**EXCERPT PROVIDED:**

· · · ·

[i-g-t,v2] tests/drv_hangman: test for acthd increasing through invalid VM space
diff mbox

Message ID 1456396331-27262-1-git-send-email-daniele.ceraolospurio@intel.com
State New
Headers show

Commit Message

Daniele Ceraolo Spurio Feb. 25, 2016, 10:32 a.m. UTC
From: Daniele Ceraolo Spurio <daniele.ceraolospurio@intel.com>

The hangcheck logic will not flag an hang if acthd keeps increasing.
However, if a malformed batch jumps to an invalid offset in the ppgtt it
can potentially continue executing through the whole address space
without triggering the hangcheck mechanism.

· · · ·

**PROVIDED INFORMATION:**
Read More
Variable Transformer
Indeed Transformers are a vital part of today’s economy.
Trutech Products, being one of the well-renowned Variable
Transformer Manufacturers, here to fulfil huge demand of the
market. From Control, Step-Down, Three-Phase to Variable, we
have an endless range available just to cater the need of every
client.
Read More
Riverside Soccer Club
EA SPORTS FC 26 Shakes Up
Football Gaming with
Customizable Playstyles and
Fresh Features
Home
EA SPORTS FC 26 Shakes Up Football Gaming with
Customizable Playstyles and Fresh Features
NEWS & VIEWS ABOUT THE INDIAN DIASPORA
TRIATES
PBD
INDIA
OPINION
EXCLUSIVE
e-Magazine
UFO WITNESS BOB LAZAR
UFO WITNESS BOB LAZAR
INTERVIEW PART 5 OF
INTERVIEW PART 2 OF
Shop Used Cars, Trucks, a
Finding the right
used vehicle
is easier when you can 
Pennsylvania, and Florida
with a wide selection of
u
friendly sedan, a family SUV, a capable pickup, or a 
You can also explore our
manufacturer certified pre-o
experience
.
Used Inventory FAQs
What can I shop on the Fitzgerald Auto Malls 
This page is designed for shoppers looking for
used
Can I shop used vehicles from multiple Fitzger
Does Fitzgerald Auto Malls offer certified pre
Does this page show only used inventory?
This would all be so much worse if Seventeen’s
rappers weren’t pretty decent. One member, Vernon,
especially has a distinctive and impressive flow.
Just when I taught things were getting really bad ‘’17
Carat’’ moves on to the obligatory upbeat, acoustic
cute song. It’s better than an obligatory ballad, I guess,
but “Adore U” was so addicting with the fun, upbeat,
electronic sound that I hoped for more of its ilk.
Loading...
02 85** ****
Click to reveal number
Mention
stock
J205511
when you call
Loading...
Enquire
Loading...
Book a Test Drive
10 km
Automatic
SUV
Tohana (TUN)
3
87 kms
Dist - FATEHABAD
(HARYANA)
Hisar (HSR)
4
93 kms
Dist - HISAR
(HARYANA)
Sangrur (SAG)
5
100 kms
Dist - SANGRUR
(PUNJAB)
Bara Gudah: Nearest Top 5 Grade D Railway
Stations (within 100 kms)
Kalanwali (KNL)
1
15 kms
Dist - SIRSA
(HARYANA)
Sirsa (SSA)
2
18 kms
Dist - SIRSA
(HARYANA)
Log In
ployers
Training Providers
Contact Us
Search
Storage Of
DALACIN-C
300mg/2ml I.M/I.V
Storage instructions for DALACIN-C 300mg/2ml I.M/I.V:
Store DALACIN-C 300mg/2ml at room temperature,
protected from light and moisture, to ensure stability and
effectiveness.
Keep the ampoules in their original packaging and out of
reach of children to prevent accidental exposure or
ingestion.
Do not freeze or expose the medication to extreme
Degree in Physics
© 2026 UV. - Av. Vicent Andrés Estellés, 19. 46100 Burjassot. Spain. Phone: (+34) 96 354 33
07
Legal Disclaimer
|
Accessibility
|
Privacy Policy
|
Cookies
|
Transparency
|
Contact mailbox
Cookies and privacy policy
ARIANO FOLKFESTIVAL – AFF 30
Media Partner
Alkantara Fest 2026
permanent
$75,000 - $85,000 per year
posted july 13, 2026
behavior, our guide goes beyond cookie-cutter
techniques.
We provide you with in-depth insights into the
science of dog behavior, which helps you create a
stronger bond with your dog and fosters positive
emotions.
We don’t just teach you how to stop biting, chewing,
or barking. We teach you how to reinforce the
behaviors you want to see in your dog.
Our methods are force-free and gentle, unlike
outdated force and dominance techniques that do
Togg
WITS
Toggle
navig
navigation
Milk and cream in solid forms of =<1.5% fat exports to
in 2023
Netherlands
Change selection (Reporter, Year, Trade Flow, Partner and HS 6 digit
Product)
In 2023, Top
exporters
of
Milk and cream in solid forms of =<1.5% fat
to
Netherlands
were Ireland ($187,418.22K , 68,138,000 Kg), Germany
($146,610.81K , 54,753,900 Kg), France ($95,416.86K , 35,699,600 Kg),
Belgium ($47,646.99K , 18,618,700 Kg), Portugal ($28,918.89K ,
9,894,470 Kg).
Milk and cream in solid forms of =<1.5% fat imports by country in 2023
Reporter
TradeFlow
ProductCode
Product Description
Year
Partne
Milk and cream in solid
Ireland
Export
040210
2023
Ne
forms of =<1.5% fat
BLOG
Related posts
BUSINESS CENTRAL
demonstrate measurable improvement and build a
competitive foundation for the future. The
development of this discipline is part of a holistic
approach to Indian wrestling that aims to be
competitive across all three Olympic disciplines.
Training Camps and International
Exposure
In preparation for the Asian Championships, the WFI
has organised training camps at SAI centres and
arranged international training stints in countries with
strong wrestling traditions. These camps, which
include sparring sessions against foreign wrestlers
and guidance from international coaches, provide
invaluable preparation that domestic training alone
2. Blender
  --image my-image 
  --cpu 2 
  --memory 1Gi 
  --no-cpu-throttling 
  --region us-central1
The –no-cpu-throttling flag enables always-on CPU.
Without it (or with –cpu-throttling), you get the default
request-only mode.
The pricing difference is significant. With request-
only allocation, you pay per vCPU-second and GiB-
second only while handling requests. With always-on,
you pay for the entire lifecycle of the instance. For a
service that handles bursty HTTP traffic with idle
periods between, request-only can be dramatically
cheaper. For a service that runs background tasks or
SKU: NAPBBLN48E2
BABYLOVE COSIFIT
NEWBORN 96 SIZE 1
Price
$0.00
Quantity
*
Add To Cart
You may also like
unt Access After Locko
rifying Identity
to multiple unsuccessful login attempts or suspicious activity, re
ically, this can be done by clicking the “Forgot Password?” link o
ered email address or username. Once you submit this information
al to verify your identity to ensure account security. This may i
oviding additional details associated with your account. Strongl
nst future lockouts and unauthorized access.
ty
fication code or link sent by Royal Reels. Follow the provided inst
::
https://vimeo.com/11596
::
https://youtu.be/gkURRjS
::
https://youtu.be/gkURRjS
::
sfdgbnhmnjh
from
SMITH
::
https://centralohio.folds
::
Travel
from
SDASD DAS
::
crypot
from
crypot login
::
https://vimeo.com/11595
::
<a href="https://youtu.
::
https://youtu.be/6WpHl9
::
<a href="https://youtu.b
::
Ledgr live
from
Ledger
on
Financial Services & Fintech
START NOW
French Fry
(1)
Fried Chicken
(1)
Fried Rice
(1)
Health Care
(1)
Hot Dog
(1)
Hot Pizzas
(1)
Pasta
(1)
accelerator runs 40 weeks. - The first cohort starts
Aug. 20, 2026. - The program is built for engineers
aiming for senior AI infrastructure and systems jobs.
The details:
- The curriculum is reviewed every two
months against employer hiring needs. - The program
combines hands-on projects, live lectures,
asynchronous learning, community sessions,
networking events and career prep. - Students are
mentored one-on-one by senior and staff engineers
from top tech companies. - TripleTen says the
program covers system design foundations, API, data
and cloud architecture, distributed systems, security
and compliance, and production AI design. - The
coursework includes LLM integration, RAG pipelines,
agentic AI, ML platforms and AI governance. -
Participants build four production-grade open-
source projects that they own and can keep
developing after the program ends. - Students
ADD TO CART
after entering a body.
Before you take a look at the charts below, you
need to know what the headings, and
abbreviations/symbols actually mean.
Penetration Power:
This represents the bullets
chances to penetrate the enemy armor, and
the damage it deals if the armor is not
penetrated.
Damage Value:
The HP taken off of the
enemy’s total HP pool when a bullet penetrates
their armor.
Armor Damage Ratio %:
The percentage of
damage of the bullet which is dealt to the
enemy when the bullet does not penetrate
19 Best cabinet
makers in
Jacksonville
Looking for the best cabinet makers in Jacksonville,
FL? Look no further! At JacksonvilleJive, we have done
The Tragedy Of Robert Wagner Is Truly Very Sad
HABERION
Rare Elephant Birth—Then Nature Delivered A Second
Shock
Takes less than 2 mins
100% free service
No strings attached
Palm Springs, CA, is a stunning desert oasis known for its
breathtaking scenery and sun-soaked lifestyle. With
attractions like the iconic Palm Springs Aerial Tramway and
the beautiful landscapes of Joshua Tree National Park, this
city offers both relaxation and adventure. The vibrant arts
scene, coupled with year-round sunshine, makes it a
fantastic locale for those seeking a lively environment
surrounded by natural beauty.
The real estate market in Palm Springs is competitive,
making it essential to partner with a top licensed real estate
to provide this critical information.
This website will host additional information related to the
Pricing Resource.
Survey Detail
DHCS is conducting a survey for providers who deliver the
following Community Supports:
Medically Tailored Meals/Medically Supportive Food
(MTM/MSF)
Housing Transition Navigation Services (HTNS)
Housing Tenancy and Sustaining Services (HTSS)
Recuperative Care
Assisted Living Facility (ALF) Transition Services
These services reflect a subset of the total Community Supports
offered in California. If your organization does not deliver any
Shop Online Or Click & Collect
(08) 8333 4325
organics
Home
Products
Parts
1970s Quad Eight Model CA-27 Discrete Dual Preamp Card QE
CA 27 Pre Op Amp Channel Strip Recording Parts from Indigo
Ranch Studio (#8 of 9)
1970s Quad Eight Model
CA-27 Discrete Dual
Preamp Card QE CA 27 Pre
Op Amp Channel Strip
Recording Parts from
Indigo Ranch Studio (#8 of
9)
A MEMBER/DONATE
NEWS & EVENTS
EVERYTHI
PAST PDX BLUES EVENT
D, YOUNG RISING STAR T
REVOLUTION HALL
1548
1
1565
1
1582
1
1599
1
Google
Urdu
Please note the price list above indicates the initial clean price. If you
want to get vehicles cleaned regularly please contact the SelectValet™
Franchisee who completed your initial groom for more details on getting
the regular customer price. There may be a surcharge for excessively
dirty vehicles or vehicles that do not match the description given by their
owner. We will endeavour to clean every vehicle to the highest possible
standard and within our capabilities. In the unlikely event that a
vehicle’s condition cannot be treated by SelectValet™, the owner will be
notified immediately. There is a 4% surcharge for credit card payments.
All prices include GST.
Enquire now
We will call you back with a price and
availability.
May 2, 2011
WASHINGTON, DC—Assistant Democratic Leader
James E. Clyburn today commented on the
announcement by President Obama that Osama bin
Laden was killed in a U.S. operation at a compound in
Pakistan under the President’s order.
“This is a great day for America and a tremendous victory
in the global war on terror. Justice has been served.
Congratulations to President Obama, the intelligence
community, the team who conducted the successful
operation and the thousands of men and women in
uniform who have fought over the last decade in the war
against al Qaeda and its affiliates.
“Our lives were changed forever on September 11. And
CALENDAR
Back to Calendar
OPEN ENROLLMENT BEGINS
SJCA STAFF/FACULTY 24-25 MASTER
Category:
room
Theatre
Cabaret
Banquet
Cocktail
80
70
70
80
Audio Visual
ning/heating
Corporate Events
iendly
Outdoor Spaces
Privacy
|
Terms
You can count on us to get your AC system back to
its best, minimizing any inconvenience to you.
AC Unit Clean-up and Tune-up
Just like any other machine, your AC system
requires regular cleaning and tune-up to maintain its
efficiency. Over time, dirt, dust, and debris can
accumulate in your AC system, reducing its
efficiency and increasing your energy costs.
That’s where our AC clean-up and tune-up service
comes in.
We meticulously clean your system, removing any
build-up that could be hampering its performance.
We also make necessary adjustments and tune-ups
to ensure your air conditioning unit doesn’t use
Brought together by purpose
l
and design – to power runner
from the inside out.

· · · ·

**WHAT THE TASK ASKS:**
Reproduce the hangcheck patch text word for word, everything from "However, if a" down to "the hangcheck mechanism.".

**EXPECTED ANSWER:**
However, if a malformed batch jumps to an invalid offset in the ppgtt it
can potentially continue executing through the whole address space
without triggering the hangcheck mechanism.